Three pillars enable low-cost, scalable Agentic RL:

  1. Co-construct Training Data & Corpus — Scale up information sources with a simple-but-effective synthesis pipeline, then co-evolve training QA pairs and the local webpage corpus.
  2. Stable Local Tool Environment — Build local search engine (Milvus + BGE-M3) and local browse tool (PostgreSQL) from ~32M real webpages, enabling the RL stage to run fully locally with no API consumption, 10–46× speedup, and zero marginal tool cost.
  3. Difficulty-Aware Curriculum RL — Multi-stage curriculum with on-policy GRPO, filtering tasks by pass@8 difficulty to sustain monotonic improvement.

Trajectory Cases

We release 15 hand-audited rollout trajectories from LiteResearcher-4B across 8 deep-research benchmarks (GAIA, Xbench-DS, Frames, HLE, Seal-0, WebWalker, BrowseComp, BrowseComp-ZH).

🔎 Live viewer: https://simplexai-labs.github.io/LiteResearcher/cases/

Each trajectory renders 40–170 steps showing the model's thinksearchvisitanswer chain, with tool queries, visited URLs, and tool responses inline. Source data lives under docs/cases/.

Repository Structure

├── inference/              # Inference & evaluation (released)
├── training/               # RL training — GRPO + curriculum (released)
├── datagen/                # Data synthesis (released)
├── environment/            # Local search/browse environment (released)
└── docs/                   # Project page

Quick Start — Evaluation

cd inference
pip install -r requirements.txt
cp .env.example .env
# Edit .env: set MODEL, SERPER_KEY_ID (browser uses Jina Reader by default; set SCRAPEDO_API_KEY only if using BROWSER_PROVIDER=scrapedo)

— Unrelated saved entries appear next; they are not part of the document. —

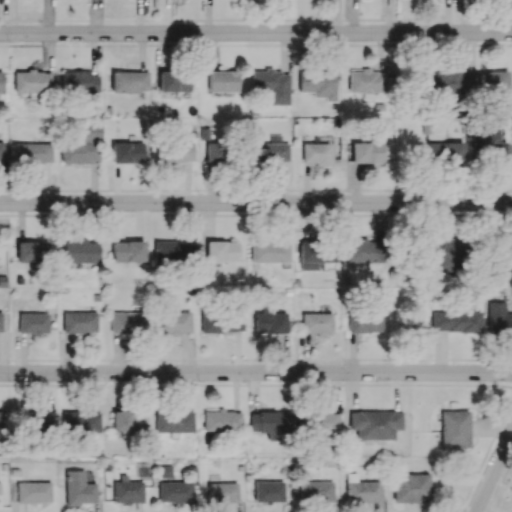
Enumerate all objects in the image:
road: (256, 37)
building: (31, 81)
building: (129, 81)
building: (173, 81)
building: (222, 81)
building: (1, 82)
building: (79, 82)
building: (366, 82)
building: (439, 83)
building: (485, 83)
building: (318, 84)
building: (272, 85)
building: (82, 145)
building: (488, 145)
building: (1, 151)
building: (444, 151)
building: (127, 152)
building: (174, 152)
building: (213, 152)
building: (376, 152)
building: (32, 153)
building: (271, 153)
building: (313, 153)
road: (256, 207)
building: (31, 251)
building: (127, 251)
building: (174, 251)
building: (221, 251)
building: (269, 251)
building: (364, 251)
building: (80, 252)
building: (445, 253)
building: (314, 255)
building: (506, 255)
building: (498, 318)
building: (79, 321)
building: (222, 321)
building: (364, 321)
building: (455, 321)
building: (0, 322)
building: (33, 322)
building: (126, 322)
building: (174, 322)
building: (269, 322)
building: (316, 322)
road: (256, 376)
building: (35, 420)
building: (221, 420)
building: (127, 421)
building: (316, 421)
building: (173, 422)
building: (79, 423)
building: (269, 423)
building: (374, 424)
building: (454, 428)
road: (493, 473)
building: (411, 487)
building: (78, 488)
building: (363, 489)
building: (316, 490)
building: (31, 491)
building: (127, 491)
building: (269, 491)
building: (175, 492)
building: (222, 492)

# Start model server (SGLang/vLLM)
bash scripts/start_sglang.sh

# Run evaluation
bash scripts/run_all.sh

See inference/README.md for detailed configuration and usage.

Quick Start — Training

The full two-stage RL training pipeline (GRPO + TIS + difficulty-aware curriculum) is in training/, and the training data is hosted on 🤗 LiteResearcher-Data.

Prerequisites

  • GPU — Stage 1: 8×H20 (1 node); Stage 2: 16×H20 (2 nodes).
  • Local tool backend — RL runs against the local search/browse environment, not live web. Bring up the search service (Milvus + Redis) and the browse service (PostgreSQL) before training. See environment/ for the search backend and examples/sglang_multiturn/search_browser/tool_backend/ for the browse backend.

1. Install

cd training
pip install -e .[sglang]                   # verl-based training stack

2. Configure the tool backend

cp examples/sglang_multiturn/search_browser/tool_backend/.env.example \
   examples/sglang_multiturn/search_browser/tool_backend/.env
# Edit .env: PG_* (browse DB), SUMMARY_API_*, LLM_JUDGE_API_*, optional SCRAPEDO_API_KEY

# Start the browse service (reads the .env above)
bash examples/sglang_multiturn/search_browser/tool_backend/start_browse.sh

3. Download the training data

hf download simplex-ai-inc/LiteResearcher-Data --repo-type dataset \
            --local-dir ./literesearcher_data    # 28K prompts, 19 MB

4. Stage 1 — RAG-only warmup (8×H20, 32K ctx)

export TRAIN_DATA=./literesearcher_data/stage1/train.parquet
export VAL_DATA="$TRAIN_DATA"     # no separate val bundled; verl needs a non-empty val_files
export MODEL_PATH=$(hf download simplex-ai-inc/LiteResearcher-4B-SFT \
                                --local-dir ./literesearcher_sft)
bash examples/sglang_multiturn/search_browser/stage1_rag_only.sh

5. Stage 2 — mixed curriculum (16×H20, 48K ctx)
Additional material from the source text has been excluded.